**COLLECTED MATERIAL**
····················

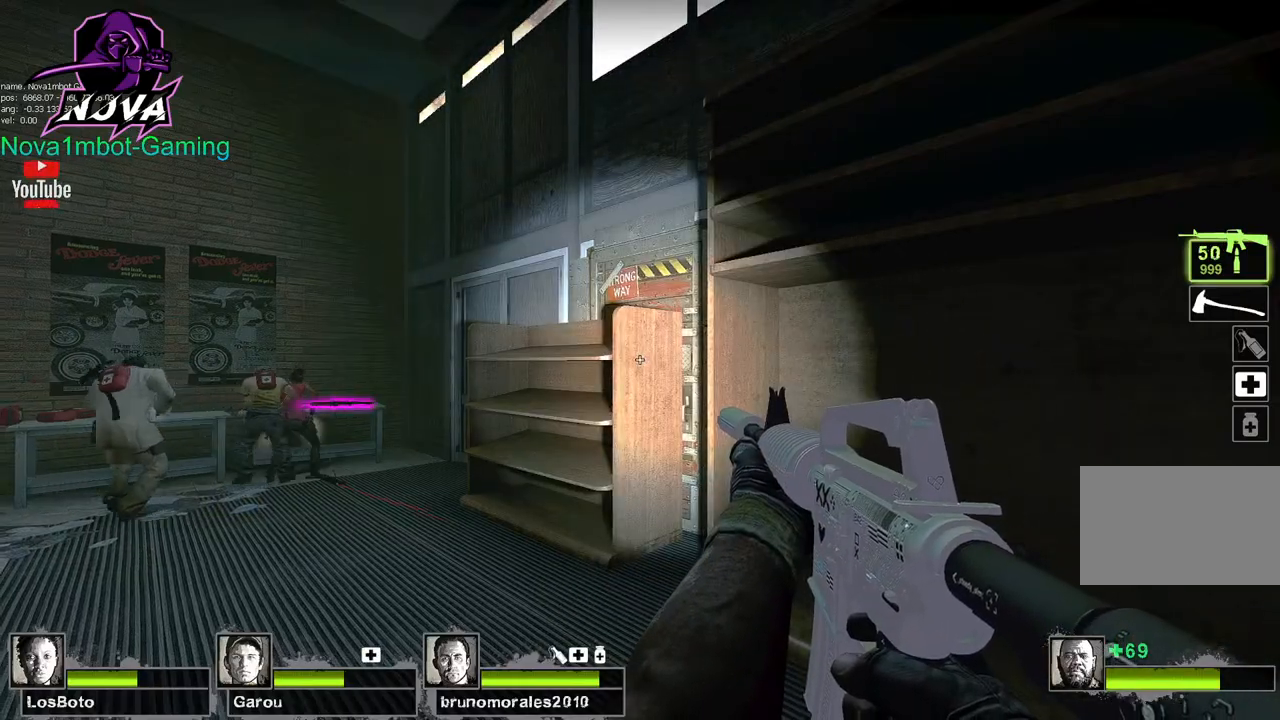
{"keys": ["q", "w"], "mouse": [], "events": [[200, "q", "down"], [200, "w", "down"], [334, "q", "up"], [434, "q", "down"]]}
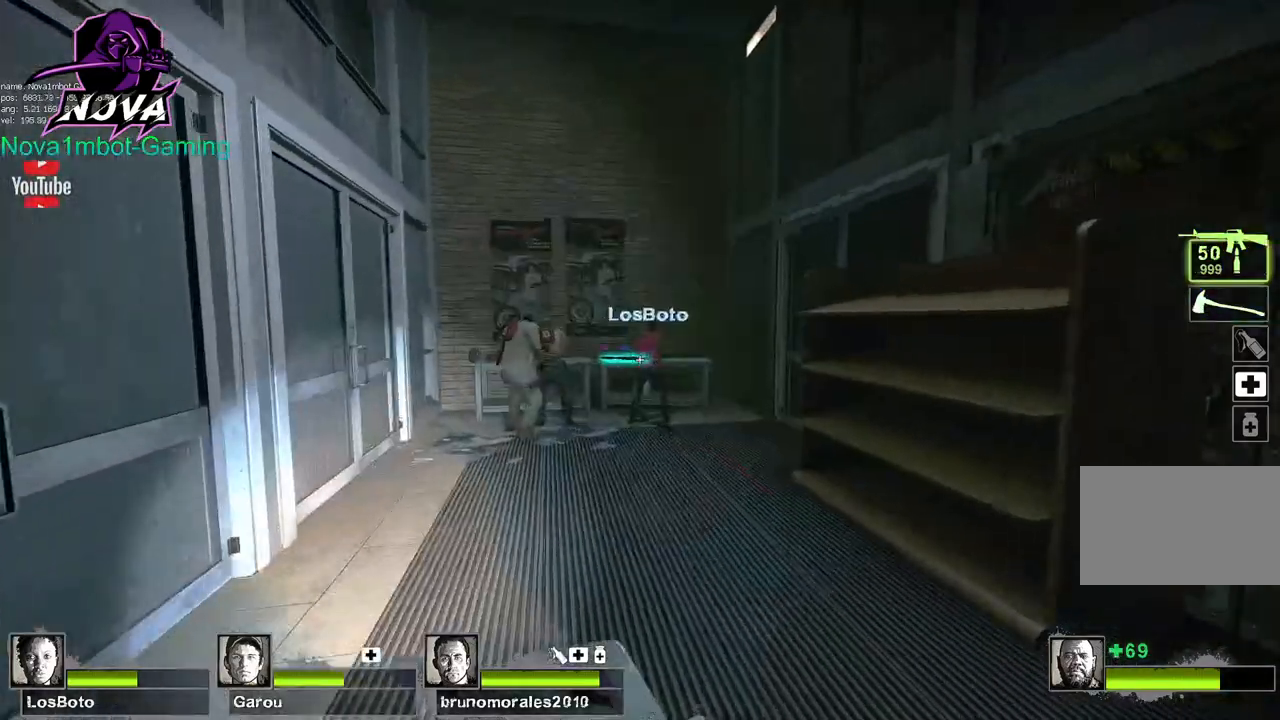
{"keys": [], "mouse": [], "events": [[17, "q", "up"], [300, "space", "down"], [350, "w", "up"], [400, "space", "up"]]}
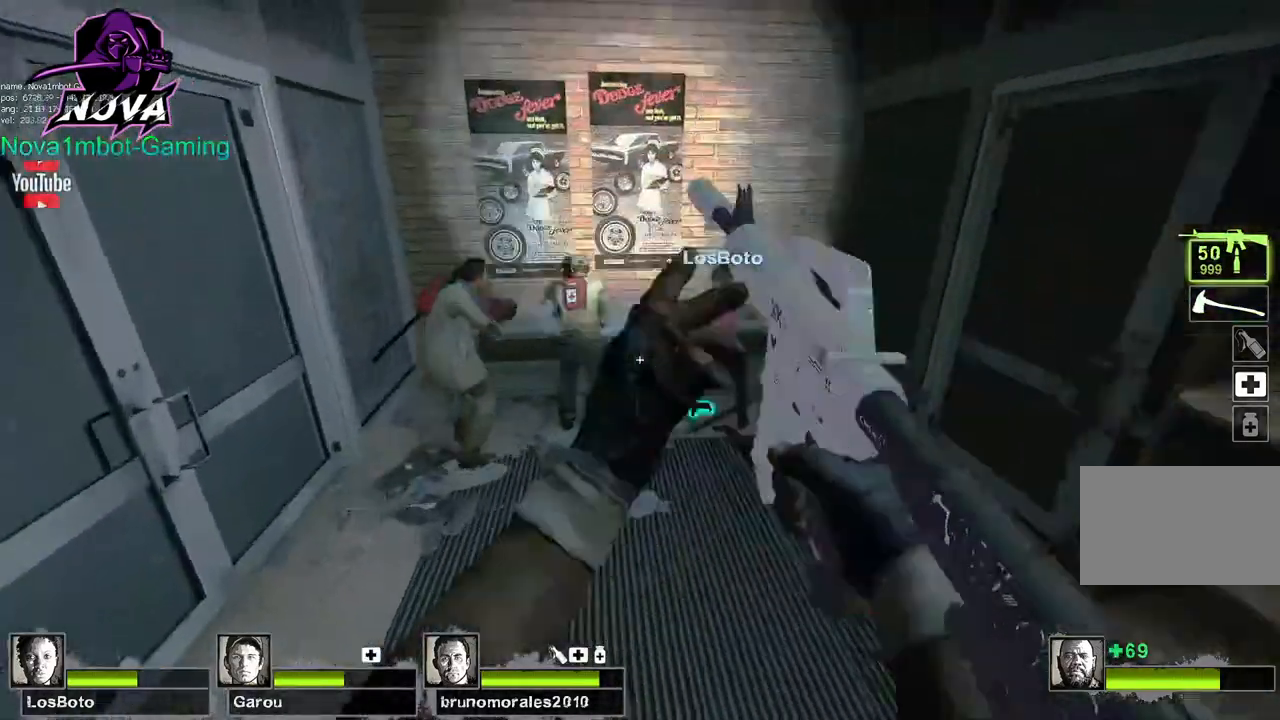
{"keys": ["space"], "mouse": [], "events": [[450, "space", "down"]]}
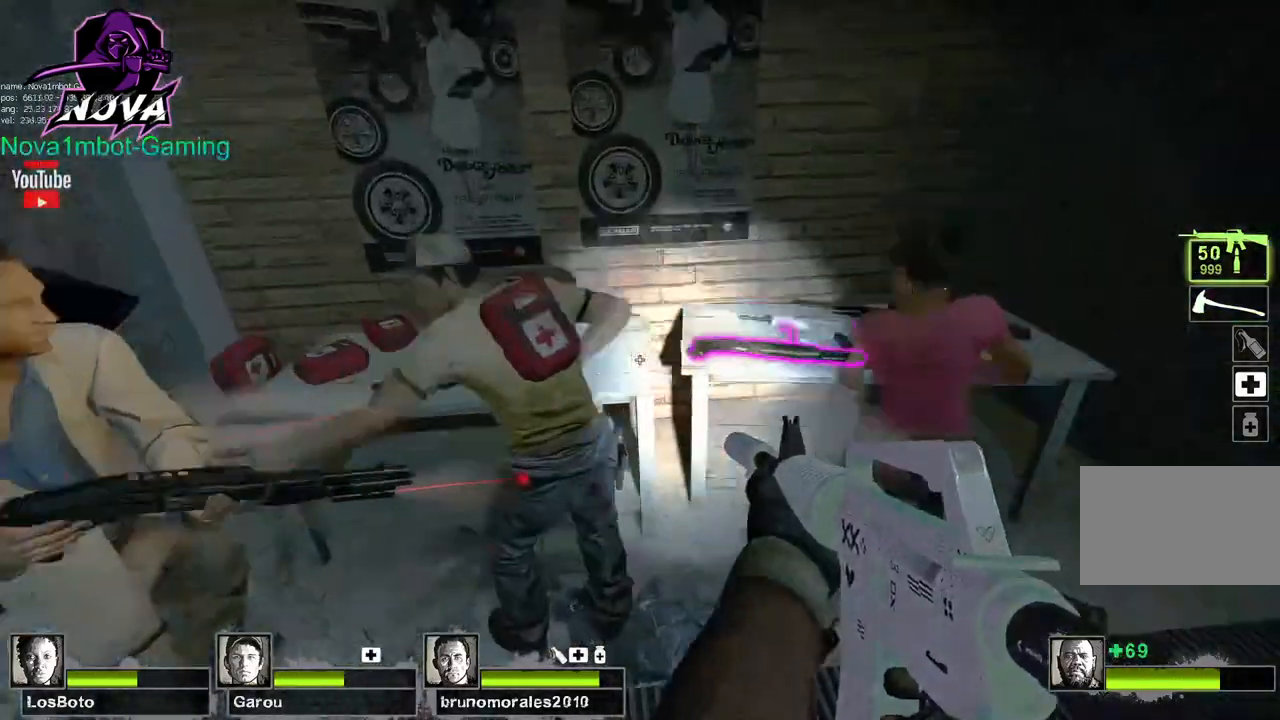
{"keys": [], "mouse": [], "events": [[50, "q", "down"], [50, "space", "up"], [184, "d", "down"], [184, "q", "up"], [434, "d", "up"]]}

····················

**WHAT TO PRODUCE**
Would you please set down the listing above exactly, minus its images?

**WRITTEN RESPONSE**
{"keys": ["q", "w"], "mouse": [], "events": [[200, "q", "down"], [200, "w", "down"], [334, "q", "up"], [434, "q", "down"]]}
{"keys": [], "mouse": [], "events": [[17, "q", "up"], [300, "space", "down"], [350, "w", "up"], [400, "space", "up"]]}
{"keys": ["space"], "mouse": [], "events": [[450, "space", "down"]]}
{"keys": [], "mouse": [], "events": [[50, "q", "down"], [50, "space", "up"], [184, "d", "down"], [184, "q", "up"], [434, "d", "up"]]}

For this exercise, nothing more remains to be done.